The European Central Bank is becoming the singe supervisor of the large and medium-sized banks in the Eurozone. Before taking on this responsibility it was important for the ECB to be well informed about the health of the Eurozone banks. This health report was released last Sunday.
What is most striking is that relatively few banks failed the test, i.e only 14 out of 130. That is quite a success. Was the exam too easy? At first sight this does not seem to be the case. The ECB examined, for example, what the effect would be of a decrease of GDP by 5% spread over two years on the value of the banks’ assets. That is quite a steep recession, comparable to the one that hit the Eurozone in 2008-09. Of course, the ECB could have investigated more pessimistic scenarios. For example, it could have asked what would happen if a new crisis erupted in the government bond markets? The ECB investigated only mild increases (2 to 3 percent) in the government bond yields. During the period 2010-11, these increases were much larger, reaching 10 percent or more. Should the ECB not have been tougher and simulated more intensely negative economic shocks?
This is like asking how pessimistic a central bank should be? There are negative scenarios that are so unfavorable that not even half of the banks would survive these. A new debt crisis like the one we experienced in 2010-11 is such a scenario. Such a negative scenario is not even very unlikely. But should a central work out the consequences of a disaster?
The ECB walks on a tightrope. An overly pessimistic scenario that would lead to the conclusion that more than half of the banks are at risk would be the equivalent of a terrorist suicide attack. The publication of such a scenario by the central bank would lead to an immediate banking crisis. A central bank that cares about financial stability should not place a bomb in the market place. The ECB has not done so.
Yet the ECB did not fall into the other extreme. It did not let all the banks pass the test. Fourteen banks failed. This is not a high number. But neither is it a ridiculously low number that would have harmed the reputation of the central bank. The ECB carefully considered how far it could go in balancing the need to maintain financial stability with the desire to keep its reputation intact. The ECB seems to have succeeded in this balancing act.

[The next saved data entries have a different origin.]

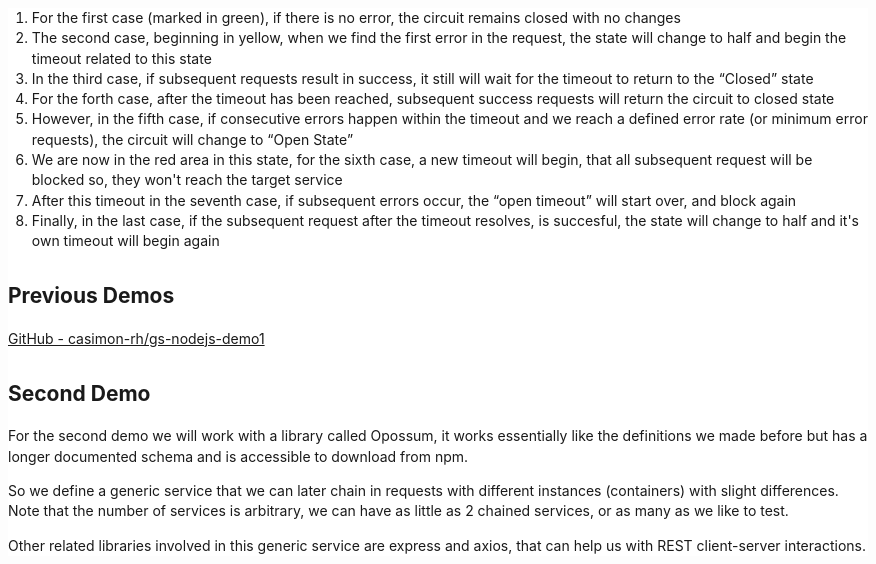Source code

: 1. For the first case (marked in green), if there is no error, the circuit remains closed with no changes
2. The second case, beginning in yellow, when we find the first error in the request, the state will change to half and begin the timeout related to this state
3. In the  third case, if subsequent requests result in success, it still will wait for the timeout to return to the “Closed” state
4. For the forth case, after the timeout has been reached, subsequent success requests will return the circuit to closed state
5. However, in the fifth case, if consecutive errors happen within the timeout and we reach a defined error rate (or minimum error requests), the circuit will change to “Open State”
6. We are now in the red area in this state, for the sixth case, a new timeout will begin, that all subsequent request will be blocked so, they won't reach the target service
7. After this timeout in the seventh case, if subsequent errors occur, the “open timeout” will start over, and block again
8. Finally, in the last case, if the subsequent request after the timeout resolves, is succesful, the state will change to half and it's own timeout will begin again

## Previous Demos

[GitHub - casimon-rh/gs-nodejs-demo1](https://github.com/casimon-rh/gs-nodejs-demo1)

## Second Demo

For the second demo we will work with a library called Opossum, it works essentially like the definitions we made before but has a longer documented schema and is accessible to download from npm.

So we define a generic service that we can later chain in requests with different instances (containers) with slight differences. Note that the number of services is arbitrary, we can have as little as 2 chained services, or as many as we like to test.

Other related libraries involved in this generic service are express and axios, that can help us with REST client-server interactions.
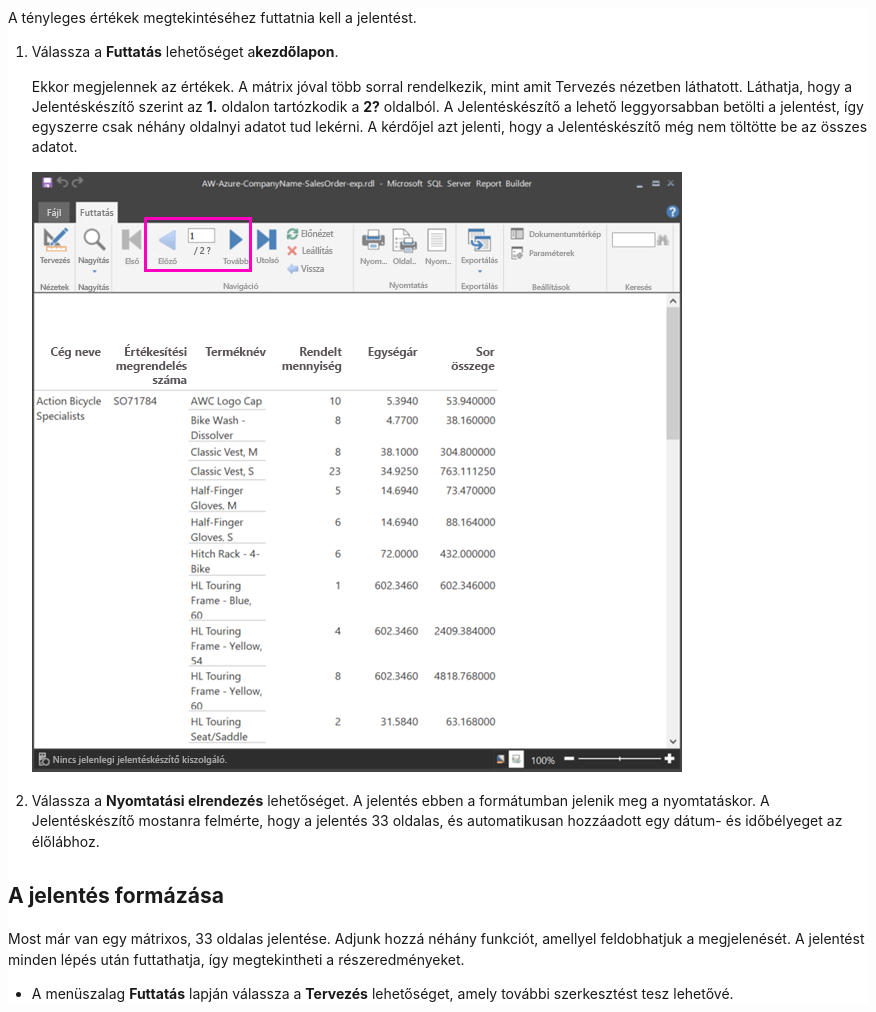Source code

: A tényleges értékek megtekintéséhez futtatnia kell a jelentést.

1. Válassza a **Futtatás** lehetőséget a**kezdőlapon**.

   Ekkor megjelennek az értékek. A mátrix jóval több sorral rendelkezik, mint amit Tervezés nézetben láthatott. Láthatja, hogy a Jelentéskészítő szerint az **1.** oldalon tartózkodik a **2?** oldalból. A Jelentéskészítő a lehető leggyorsabban betölti a jelentést, így egyszerre csak néhány oldalnyi adatot tud lekérni. A kérdőjel azt jelenti, hogy a Jelentéskészítő még nem töltötte be az összes adatot.

   ![A jelentés futtatása](media/paginated-reports-quickstart-aw/power-bi-paginated-run-report.png)

2. Válassza a **Nyomtatási elrendezés** lehetőséget. A jelentés ebben a formátumban jelenik meg a nyomtatáskor. A Jelentéskészítő mostanra felmérte, hogy a jelentés 33 oldalas, és automatikusan hozzáadott egy dátum- és időbélyeget az élőlábhoz.

## <a name="format-the-report"></a>A jelentés formázása

Most már van egy mátrixos, 33 oldalas jelentése. Adjunk hozzá néhány funkciót, amellyel feldobhatjuk a megjelenését. A jelentést minden lépés után futtathatja, így megtekintheti a részeredményeket.

- A menüszalag **Futtatás** lapján válassza a **Tervezés** lehetőséget, amely további szerkesztést tesz lehetővé.  
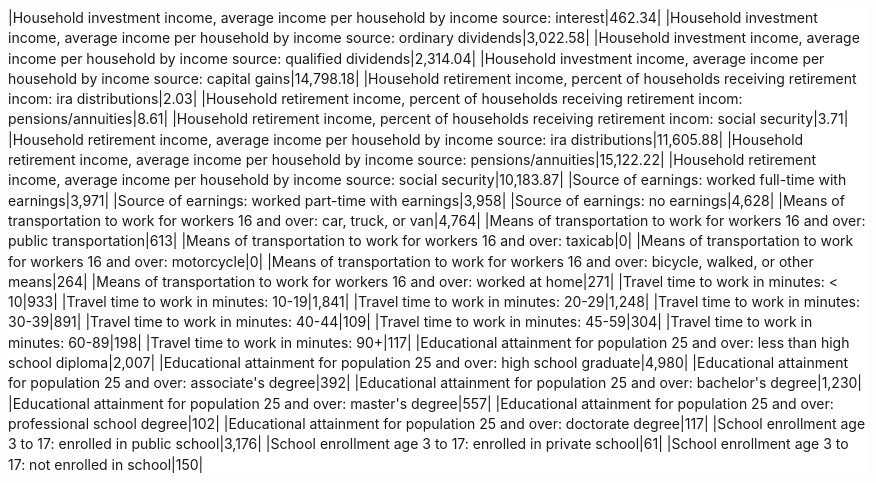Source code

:|Household investment income, average income per household by income source: interest|462.34|
|Household investment income, average income per household by income source: ordinary dividends|3,022.58|
|Household investment income, average income per household by income source: qualified dividends|2,314.04|
|Household investment income, average income per household by income source: capital gains|14,798.18|
|Household retirement income, percent of households receiving retirement incom: ira distributions|2.03|
|Household retirement income, percent of households receiving retirement incom: pensions/annuities|8.61|
|Household retirement income, percent of households receiving retirement incom: social security|3.71|
|Household retirement income, average income per household by income source: ira distributions|11,605.88|
|Household retirement income, average income per household by income source: pensions/annuities|15,122.22|
|Household retirement income, average income per household by income source: social security|10,183.87|
|Source of earnings: worked full-time with earnings|3,971|
|Source of earnings: worked part-time with earnings|3,958|
|Source of earnings: no earnings|4,628|
|Means of transportation to work for workers 16 and over: car, truck, or van|4,764|
|Means of transportation to work for workers 16 and over: public transportation|613|
|Means of transportation to work for workers 16 and over: taxicab|0|
|Means of transportation to work for workers 16 and over: motorcycle|0|
|Means of transportation to work for workers 16 and over: bicycle, walked, or other means|264|
|Means of transportation to work for workers 16 and over: worked at home|271|
|Travel time to work in minutes: < 10|933|
|Travel time to work in minutes: 10-19|1,841|
|Travel time to work in minutes: 20-29|1,248|
|Travel time to work in minutes: 30-39|891|
|Travel time to work in minutes: 40-44|109|
|Travel time to work in minutes: 45-59|304|
|Travel time to work in minutes: 60-89|198|
|Travel time to work in minutes: 90+|117|
|Educational attainment for population 25 and over: less than high school diploma|2,007|
|Educational attainment for population 25 and over: high school graduate|4,980|
|Educational attainment for population 25 and over: associate's degree|392|
|Educational attainment for population 25 and over: bachelor's degree|1,230|
|Educational attainment for population 25 and over: master's degree|557|
|Educational attainment for population 25 and over: professional school degree|102|
|Educational attainment for population 25 and over: doctorate degree|117|
|School enrollment age 3 to 17: enrolled in public school|3,176|
|School enrollment age 3 to 17: enrolled in private school|61|
|School enrollment age 3 to 17: not enrolled in school|150|

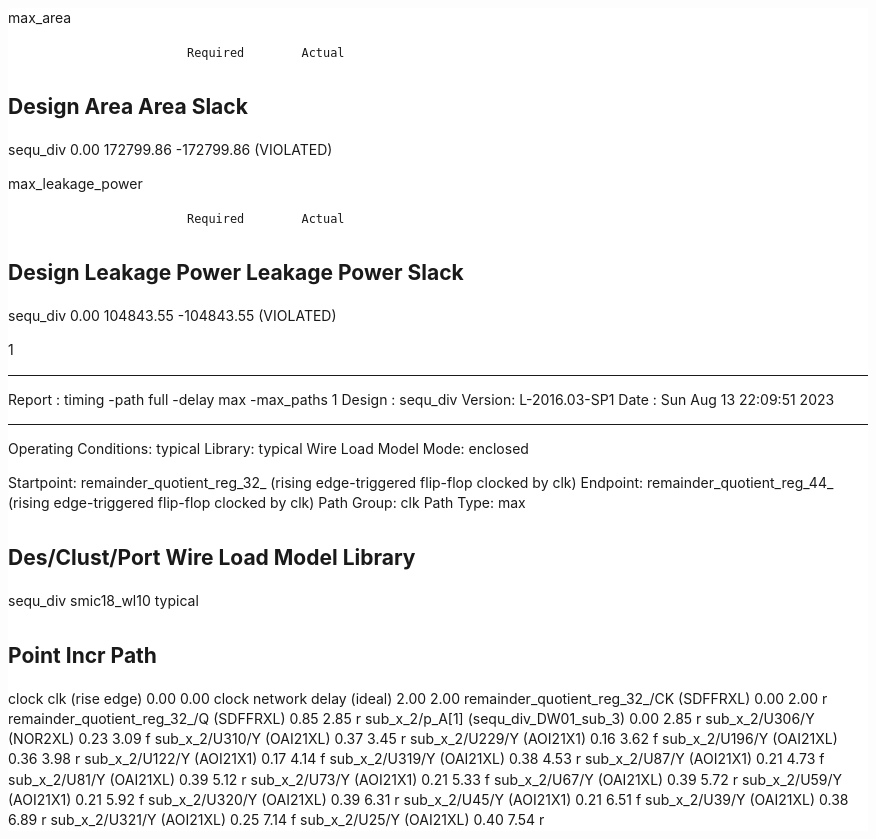 
   max_area

                             Required        Actual
   Design                      Area           Area           Slack
   -----------------------------------------------------------------
   sequ_div                     0.00       172799.86      -172799.86
                                                                    (VIOLATED)


   max_leakage_power

                             Required        Actual
   Design                   Leakage Power  Leakage Power     Slack
   -----------------------------------------------------------------
   sequ_div                     0.00       104843.55      -104843.55
                                                                    (VIOLATED)


1
 
****************************************
Report : timing
        -path full
        -delay max
        -max_paths 1
Design : sequ_div
Version: L-2016.03-SP1
Date   : Sun Aug 13 22:09:51 2023
****************************************

Operating Conditions: typical   Library: typical
Wire Load Model Mode: enclosed

  Startpoint: remainder_quotient_reg_32_
              (rising edge-triggered flip-flop clocked by clk)
  Endpoint: remainder_quotient_reg_44_
            (rising edge-triggered flip-flop clocked by clk)
  Path Group: clk
  Path Type: max

  Des/Clust/Port     Wire Load Model       Library
  ------------------------------------------------
  sequ_div           smic18_wl10           typical

  Point                                                   Incr       Path
  --------------------------------------------------------------------------
  clock clk (rise edge)                                   0.00       0.00
  clock network delay (ideal)                             2.00       2.00
  remainder_quotient_reg_32_/CK (SDFFRXL)                 0.00       2.00 r
  remainder_quotient_reg_32_/Q (SDFFRXL)                  0.85       2.85 r
  sub_x_2/p_A[1] (sequ_div_DW01_sub_3)                    0.00       2.85 r
  sub_x_2/U306/Y (NOR2XL)                                 0.23       3.09 f
  sub_x_2/U310/Y (OAI21XL)                                0.37       3.45 r
  sub_x_2/U229/Y (AOI21X1)                                0.16       3.62 f
  sub_x_2/U196/Y (OAI21XL)                                0.36       3.98 r
  sub_x_2/U122/Y (AOI21X1)                                0.17       4.14 f
  sub_x_2/U319/Y (OAI21XL)                                0.38       4.53 r
  sub_x_2/U87/Y (AOI21X1)                                 0.21       4.73 f
  sub_x_2/U81/Y (OAI21XL)                                 0.39       5.12 r
  sub_x_2/U73/Y (AOI21X1)                                 0.21       5.33 f
  sub_x_2/U67/Y (OAI21XL)                                 0.39       5.72 r
  sub_x_2/U59/Y (AOI21X1)                                 0.21       5.92 f
  sub_x_2/U320/Y (OAI21XL)                                0.39       6.31 r
  sub_x_2/U45/Y (AOI21X1)                                 0.21       6.51 f
  sub_x_2/U39/Y (OAI21XL)                                 0.38       6.89 r
  sub_x_2/U321/Y (AOI21XL)                                0.25       7.14 f
  sub_x_2/U25/Y (OAI21XL)                                 0.40       7.54 r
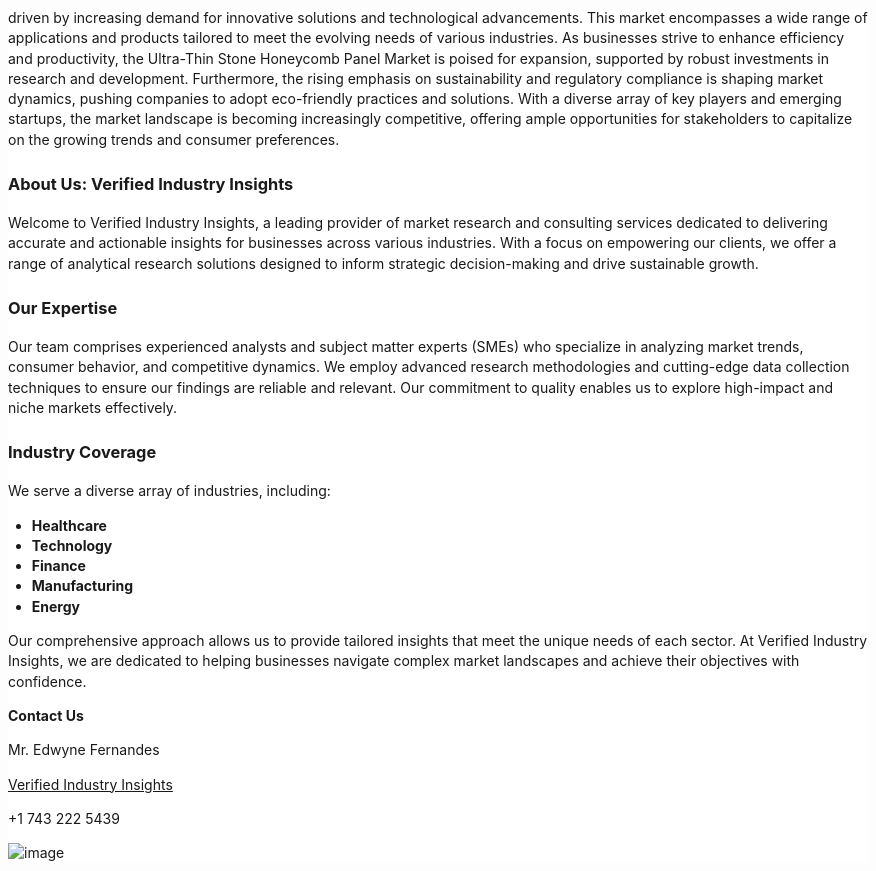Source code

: driven by increasing demand for innovative solutions and technological advancements. This market encompasses a wide range of applications and products tailored to meet the evolving needs of various industries. As businesses strive to enhance efficiency and productivity, the Ultra-Thin Stone Honeycomb Panel Market is poised for expansion, supported by robust investments in research and development. Furthermore, the rising emphasis on sustainability and regulatory compliance is shaping market dynamics, pushing companies to adopt eco-friendly practices and solutions. With a diverse array of key players and emerging startups, the market landscape is becoming increasingly competitive, offering ample opportunities for stakeholders to capitalize on the growing trends and consumer preferences.</p><h3>About Us: Verified Industry Insights</h3><p>Welcome to Verified Industry Insights, a leading provider of market research and consulting services dedicated to delivering accurate and actionable insights for businesses across various industries. With a focus on empowering our clients, we offer a range of analytical research solutions designed to inform strategic decision-making and drive sustainable growth.</p><h3>Our Expertise</h3><p>Our team comprises experienced analysts and subject matter experts (SMEs) who specialize in analyzing market trends, consumer behavior, and competitive dynamics. We employ advanced research methodologies and cutting-edge data collection techniques to ensure our findings are reliable and relevant. Our commitment to quality enables us to explore high-impact and niche markets effectively.</p><h3>Industry Coverage</h3><p>We serve a diverse array of industries, including:</p><ul><li><strong>Healthcare</strong></li><li><strong>Technology</strong></li><li><strong>Finance</strong></li><li><strong>Manufacturing</strong></li><li><strong>Energy</strong></li></ul><p>Our comprehensive approach allows us to provide tailored insights that meet the unique needs of each sector. At Verified Industry Insights, we are dedicated to helping businesses navigate complex market landscapes and achieve their objectives with confidence.</p><p><strong>Contact Us</strong></p><p>Mr. Edwyne Fernandes</p><p><a href="https://www.verifiedindustryinsights.com/">Verified Industry Insights</a></p><p>+1 743 222 5439</p>
![image](https://github.com/user-attachments/assets/dd100292-73b9-4588-b44d-fba51c00a637)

Should we expect that the bank stress-test now is the beginning of a new era and that banks will be willing to expand bank credit, as the Vice-President of the ECB, Vítor Constâncio, suggested? This is highly unlikely. The depressed nature of bank credit today has much to do with the fact that economic activity in the Eurozone has slowed down again. As a result, the demand for credit by firms and consumers remains low. In order to overcome this, it will be necessary to stimulate aggregate demand. The best way to do this is by increasing public investment. Put differently, the stress-test was necessary to create the conditions for banks to start lending again. But such an increase will only be possible if the Eurozone ends the period of austerity and starts stimulating investment again. Unfortunately, the resistance towards fiscal stimulus is the highest in those countries that face the least financial constraints to engage in such policies.